A somewhat unnerving surprise was the common use of the word “trump” in a slang sense, with the entirely positive connotation it has from cards, where the trump beats everything! “Three cheers for dear Father! Brooke was a trump to telegraph right off, and let us know he was better.”

We live in a topsy-turvy world right now, changed forever. When we come through this hard time, and I hope we will, let it be for the better. I know we’ve been made vulnerable by the current president, a “trump” with entirely negative connotations, who  must be voted out, my dears, so let us be strong and kind and do what needs to be done. There! That shows the influence of listening to Marmee and spending time with some admirable “little women.”


Wednesday, April 1, 2020

The Pertinence of Little Women


As a comfort during this strange and difficult time, I am re-reading Little Women, by Louisa May Alcott, first read in childhood.

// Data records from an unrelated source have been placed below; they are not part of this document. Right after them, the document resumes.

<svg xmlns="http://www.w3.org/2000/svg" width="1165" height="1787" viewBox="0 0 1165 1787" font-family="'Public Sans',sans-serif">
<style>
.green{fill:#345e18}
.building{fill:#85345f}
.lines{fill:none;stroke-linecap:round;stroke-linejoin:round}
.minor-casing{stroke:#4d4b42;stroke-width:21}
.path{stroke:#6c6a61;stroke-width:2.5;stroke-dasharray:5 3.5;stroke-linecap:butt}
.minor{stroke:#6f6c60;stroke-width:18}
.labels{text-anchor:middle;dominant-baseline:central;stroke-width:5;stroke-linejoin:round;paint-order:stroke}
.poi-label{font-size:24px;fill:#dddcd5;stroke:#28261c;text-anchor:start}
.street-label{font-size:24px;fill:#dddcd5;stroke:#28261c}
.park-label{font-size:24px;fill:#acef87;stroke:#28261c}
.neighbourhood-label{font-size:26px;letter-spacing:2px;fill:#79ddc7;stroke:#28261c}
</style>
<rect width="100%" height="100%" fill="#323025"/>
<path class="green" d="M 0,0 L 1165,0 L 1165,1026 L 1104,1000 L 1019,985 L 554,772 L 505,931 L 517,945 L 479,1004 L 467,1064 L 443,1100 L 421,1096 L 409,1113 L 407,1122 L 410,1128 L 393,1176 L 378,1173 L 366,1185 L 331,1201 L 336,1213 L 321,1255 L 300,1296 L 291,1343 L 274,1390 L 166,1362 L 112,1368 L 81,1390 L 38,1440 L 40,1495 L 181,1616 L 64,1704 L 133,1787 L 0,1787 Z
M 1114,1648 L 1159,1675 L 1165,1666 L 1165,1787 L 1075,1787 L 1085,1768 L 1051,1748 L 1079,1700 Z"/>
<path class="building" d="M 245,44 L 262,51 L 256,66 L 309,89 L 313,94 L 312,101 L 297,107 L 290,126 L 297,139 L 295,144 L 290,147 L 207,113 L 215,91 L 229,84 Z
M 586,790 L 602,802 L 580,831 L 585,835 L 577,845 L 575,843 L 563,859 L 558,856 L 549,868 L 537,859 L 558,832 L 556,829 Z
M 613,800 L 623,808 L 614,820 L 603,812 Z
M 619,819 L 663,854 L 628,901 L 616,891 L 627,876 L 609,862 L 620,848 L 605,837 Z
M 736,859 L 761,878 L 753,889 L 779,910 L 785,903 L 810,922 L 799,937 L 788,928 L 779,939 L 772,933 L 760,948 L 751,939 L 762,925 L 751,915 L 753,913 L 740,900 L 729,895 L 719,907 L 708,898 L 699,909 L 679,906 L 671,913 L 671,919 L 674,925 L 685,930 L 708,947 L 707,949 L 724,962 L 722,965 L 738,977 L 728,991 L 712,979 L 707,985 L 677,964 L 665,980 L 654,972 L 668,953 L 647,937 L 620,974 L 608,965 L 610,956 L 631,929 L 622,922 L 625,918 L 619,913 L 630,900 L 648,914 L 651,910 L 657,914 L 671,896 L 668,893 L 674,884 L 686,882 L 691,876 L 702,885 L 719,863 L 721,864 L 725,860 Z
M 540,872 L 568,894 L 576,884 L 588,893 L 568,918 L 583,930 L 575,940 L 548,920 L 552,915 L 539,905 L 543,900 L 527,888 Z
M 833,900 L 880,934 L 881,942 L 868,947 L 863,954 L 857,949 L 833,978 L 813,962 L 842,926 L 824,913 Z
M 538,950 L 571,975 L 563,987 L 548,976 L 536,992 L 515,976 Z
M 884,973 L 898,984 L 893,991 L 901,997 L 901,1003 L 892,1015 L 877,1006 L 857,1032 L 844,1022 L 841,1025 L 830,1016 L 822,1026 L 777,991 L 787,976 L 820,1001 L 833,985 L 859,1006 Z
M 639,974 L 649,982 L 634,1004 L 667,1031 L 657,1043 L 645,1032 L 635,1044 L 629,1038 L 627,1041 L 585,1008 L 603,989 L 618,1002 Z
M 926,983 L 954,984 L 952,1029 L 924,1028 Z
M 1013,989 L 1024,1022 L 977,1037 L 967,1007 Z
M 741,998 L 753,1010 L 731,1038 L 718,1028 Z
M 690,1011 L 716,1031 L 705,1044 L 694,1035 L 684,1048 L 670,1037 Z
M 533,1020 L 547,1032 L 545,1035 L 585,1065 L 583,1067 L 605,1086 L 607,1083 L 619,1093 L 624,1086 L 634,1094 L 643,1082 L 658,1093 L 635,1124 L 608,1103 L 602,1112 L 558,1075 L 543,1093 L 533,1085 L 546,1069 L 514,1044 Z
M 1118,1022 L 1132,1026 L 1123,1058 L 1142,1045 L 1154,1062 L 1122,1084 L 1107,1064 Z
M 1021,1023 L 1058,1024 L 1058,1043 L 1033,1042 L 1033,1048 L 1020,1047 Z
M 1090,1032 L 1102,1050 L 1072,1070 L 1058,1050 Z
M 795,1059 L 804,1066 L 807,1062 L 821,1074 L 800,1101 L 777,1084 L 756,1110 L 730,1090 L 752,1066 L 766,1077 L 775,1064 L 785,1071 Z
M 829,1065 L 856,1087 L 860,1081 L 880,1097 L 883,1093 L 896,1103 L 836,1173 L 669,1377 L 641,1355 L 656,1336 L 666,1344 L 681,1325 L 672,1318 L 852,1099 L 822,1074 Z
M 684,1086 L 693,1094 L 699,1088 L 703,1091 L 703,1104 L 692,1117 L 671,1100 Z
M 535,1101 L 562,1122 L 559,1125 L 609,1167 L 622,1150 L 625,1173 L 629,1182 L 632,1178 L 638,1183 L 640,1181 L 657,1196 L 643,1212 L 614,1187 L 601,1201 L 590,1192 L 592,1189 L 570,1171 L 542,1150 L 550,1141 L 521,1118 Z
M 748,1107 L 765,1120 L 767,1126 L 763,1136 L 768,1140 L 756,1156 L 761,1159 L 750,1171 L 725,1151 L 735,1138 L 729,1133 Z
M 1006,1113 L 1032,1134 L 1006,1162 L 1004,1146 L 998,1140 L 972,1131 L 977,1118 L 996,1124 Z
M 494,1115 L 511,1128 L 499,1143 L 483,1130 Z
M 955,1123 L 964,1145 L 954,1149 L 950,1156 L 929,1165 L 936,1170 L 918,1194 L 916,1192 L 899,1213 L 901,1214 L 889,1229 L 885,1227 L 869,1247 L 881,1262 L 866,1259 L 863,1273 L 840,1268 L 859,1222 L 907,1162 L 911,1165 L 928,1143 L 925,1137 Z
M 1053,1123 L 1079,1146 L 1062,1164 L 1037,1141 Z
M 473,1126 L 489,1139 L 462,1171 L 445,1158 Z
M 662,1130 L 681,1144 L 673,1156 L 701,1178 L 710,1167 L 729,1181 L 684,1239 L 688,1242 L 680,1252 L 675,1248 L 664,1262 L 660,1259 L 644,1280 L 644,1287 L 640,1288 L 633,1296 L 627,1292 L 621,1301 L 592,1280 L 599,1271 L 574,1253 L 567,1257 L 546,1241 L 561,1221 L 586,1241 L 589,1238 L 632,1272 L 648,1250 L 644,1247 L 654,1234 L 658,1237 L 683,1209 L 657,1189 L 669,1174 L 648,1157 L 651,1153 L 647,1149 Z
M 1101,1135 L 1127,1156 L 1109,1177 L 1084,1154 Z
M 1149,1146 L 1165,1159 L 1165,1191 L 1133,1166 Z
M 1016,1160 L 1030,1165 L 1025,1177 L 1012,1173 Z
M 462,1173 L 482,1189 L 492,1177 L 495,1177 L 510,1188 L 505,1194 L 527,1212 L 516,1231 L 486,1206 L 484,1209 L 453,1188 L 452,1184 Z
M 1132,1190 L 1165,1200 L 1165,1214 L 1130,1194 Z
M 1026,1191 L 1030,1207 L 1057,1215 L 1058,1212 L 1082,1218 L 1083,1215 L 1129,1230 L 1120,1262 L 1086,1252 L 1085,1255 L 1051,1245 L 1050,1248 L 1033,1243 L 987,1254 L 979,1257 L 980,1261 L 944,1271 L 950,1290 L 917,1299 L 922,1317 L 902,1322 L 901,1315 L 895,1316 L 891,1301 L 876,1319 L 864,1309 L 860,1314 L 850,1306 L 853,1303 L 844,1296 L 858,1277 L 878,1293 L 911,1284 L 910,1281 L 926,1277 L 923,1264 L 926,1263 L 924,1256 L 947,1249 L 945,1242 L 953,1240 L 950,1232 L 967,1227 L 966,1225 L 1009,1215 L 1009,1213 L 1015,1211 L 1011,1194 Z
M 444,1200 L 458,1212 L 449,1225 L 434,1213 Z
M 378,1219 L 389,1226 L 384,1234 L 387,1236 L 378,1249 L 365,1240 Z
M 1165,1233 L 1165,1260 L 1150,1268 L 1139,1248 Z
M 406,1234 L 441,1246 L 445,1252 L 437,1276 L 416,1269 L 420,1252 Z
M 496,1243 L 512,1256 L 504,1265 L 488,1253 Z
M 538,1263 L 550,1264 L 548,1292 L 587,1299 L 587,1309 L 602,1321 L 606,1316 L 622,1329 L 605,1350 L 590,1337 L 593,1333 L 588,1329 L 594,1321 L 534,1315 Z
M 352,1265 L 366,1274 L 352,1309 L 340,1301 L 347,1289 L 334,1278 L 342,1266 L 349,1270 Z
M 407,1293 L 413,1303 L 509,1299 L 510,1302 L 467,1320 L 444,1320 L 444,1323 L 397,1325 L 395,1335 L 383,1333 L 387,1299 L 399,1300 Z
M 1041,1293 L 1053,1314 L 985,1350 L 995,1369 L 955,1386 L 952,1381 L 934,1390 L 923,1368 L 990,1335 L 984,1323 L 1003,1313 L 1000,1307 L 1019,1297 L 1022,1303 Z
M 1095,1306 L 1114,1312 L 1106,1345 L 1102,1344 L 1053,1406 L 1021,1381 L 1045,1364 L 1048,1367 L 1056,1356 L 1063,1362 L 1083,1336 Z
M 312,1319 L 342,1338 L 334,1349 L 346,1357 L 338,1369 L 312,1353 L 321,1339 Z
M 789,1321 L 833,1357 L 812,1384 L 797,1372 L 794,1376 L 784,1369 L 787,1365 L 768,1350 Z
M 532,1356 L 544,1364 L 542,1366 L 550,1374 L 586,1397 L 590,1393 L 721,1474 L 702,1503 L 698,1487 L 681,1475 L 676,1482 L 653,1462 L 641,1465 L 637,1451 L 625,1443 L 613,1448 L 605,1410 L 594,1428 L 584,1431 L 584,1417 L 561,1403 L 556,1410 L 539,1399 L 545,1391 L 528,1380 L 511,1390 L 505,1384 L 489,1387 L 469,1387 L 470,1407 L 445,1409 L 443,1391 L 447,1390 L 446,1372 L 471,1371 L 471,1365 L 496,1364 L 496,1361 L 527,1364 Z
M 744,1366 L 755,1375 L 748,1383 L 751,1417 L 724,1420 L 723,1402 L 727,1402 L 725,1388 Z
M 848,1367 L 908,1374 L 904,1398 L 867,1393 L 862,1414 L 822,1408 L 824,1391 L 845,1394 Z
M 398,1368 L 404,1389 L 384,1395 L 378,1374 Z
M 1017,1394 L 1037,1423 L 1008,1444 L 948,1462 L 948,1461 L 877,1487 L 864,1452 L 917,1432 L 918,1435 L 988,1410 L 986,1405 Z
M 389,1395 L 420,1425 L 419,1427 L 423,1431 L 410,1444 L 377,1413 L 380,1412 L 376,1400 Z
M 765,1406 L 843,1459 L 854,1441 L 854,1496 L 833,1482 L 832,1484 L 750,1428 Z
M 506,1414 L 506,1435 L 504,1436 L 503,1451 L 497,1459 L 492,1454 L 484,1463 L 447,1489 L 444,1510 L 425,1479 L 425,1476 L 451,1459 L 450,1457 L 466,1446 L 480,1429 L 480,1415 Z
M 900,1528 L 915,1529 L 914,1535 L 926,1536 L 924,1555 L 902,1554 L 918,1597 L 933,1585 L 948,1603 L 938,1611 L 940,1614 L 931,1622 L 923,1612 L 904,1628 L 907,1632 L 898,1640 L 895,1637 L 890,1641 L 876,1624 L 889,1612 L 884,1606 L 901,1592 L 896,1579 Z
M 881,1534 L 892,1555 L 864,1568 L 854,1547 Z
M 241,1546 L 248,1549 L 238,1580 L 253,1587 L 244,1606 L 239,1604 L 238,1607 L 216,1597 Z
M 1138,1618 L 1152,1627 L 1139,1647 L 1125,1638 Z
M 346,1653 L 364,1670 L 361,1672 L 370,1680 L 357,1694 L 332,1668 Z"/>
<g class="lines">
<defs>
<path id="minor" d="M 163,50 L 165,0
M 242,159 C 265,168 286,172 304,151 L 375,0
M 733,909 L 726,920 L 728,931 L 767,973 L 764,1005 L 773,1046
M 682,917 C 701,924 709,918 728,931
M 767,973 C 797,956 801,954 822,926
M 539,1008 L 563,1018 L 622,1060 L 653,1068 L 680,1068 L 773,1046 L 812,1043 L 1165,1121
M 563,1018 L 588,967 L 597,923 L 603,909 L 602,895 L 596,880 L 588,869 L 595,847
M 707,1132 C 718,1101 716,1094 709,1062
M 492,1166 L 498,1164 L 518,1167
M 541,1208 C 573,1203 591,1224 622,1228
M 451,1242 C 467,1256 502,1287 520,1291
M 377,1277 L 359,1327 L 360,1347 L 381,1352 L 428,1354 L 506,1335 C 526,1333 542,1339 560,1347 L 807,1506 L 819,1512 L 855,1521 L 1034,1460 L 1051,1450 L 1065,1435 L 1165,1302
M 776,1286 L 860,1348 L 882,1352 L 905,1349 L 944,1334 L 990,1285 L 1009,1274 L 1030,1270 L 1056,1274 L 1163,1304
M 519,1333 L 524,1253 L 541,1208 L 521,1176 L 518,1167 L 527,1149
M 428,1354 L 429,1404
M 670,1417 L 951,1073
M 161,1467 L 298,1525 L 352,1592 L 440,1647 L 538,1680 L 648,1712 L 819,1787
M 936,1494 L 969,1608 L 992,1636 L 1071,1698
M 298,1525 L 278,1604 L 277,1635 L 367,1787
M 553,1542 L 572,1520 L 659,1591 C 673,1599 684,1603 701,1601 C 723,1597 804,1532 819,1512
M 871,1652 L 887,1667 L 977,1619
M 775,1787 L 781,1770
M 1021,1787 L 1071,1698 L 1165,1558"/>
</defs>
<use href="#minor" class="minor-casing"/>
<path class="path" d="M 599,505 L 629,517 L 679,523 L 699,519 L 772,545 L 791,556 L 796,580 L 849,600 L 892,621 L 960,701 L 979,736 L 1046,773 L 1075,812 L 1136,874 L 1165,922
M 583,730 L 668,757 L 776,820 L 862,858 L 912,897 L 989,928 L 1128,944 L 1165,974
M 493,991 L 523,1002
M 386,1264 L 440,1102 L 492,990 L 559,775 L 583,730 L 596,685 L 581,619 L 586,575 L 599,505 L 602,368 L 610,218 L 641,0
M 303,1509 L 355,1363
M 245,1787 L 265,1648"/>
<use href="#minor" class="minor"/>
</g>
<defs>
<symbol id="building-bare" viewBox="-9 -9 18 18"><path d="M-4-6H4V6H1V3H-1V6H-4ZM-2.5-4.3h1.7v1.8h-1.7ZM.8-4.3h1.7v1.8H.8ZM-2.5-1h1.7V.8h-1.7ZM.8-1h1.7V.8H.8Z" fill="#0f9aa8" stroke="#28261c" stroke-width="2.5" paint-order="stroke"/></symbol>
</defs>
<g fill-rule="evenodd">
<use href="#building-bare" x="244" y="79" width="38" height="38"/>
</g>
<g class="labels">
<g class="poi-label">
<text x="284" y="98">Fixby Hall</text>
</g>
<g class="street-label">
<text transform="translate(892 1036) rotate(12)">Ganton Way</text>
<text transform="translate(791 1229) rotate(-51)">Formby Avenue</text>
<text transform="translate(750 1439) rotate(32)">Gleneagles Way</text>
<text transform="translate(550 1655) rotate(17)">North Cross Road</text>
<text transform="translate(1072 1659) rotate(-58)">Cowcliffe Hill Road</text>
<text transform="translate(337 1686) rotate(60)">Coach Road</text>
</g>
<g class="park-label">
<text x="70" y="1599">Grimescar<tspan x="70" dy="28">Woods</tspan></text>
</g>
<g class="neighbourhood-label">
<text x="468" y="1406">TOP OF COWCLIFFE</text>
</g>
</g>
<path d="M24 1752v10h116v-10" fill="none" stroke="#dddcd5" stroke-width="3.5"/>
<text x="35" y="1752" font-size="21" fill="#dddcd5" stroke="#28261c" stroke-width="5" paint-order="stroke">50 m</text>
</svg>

I recalled the March family hunkered at home during the Civil War, their father off serving as a chaplain for the army, but little did I know quite how much their situation would resonate now!

When I picked up my book this morning, opening to where my bookmark had fallen inplace the night before, the little women and their mother had received news of the illness of Mr. March. Illness in war is common, and our big flu pandemic of 1918 happened in war, and here we are again. So Marmee, as her daughters call her, packs a trunk and heads off to tend him, leaving the little women on their own, in the care of Hannah the cook, and with the protection of the neighbor, Mr. Laurence, and his grandson, Laurie.

The next morning, they wake to the completely changed circumstances. “’I feel as if there had been an earthquake,’ said Jo…” Indeed! And not only does the disruption current in our lives feel as devastating as that, but there has just been another earthquake—in Idaho!

And for those of you who are stress eating (or stress baking), look at the pertinence and needed humor of this! “’I think anxiety is very interesting,’ said Amy, eating sugar pensively.” I laughed a little, while maintaining my compassion for those whose anxiety is hard to manage, and probably not with sugar, and definitely not straight from the shared sugar bowl!

I am reading a hard copy of Little Women, a paperback I got for my son when he became enamored of the movie (with Winona Ryder) one Christmas season. (I don’t think he read it, though, as the binding was very tight, until, alas, I broke it, but now I am not straining to read in the gutter, so to speak.) And I was eager to re-read this novel after seeing the new film version this Christmas season, directed by Greta Gerwig. But you can easily find e-book versions at the library, along with Little Men and Jo’s Boys, so I might try those as our “shelter in place” continues.

So many wonderful details from the book are coming back so vividly from my first reading! Others I had forgotten: for instance, that the sisters had girlfriends in the neighborhood who attended their little plays. And that they went on a picnic with Laurie’s British friends and played croquet. That is, there’s not as much “social distancing” in Little Women as I had remembered.

Ah, but I know what’s coming next in the plot: Beth’s visit to a house with illness in it. Again, the pertinence of Little Women.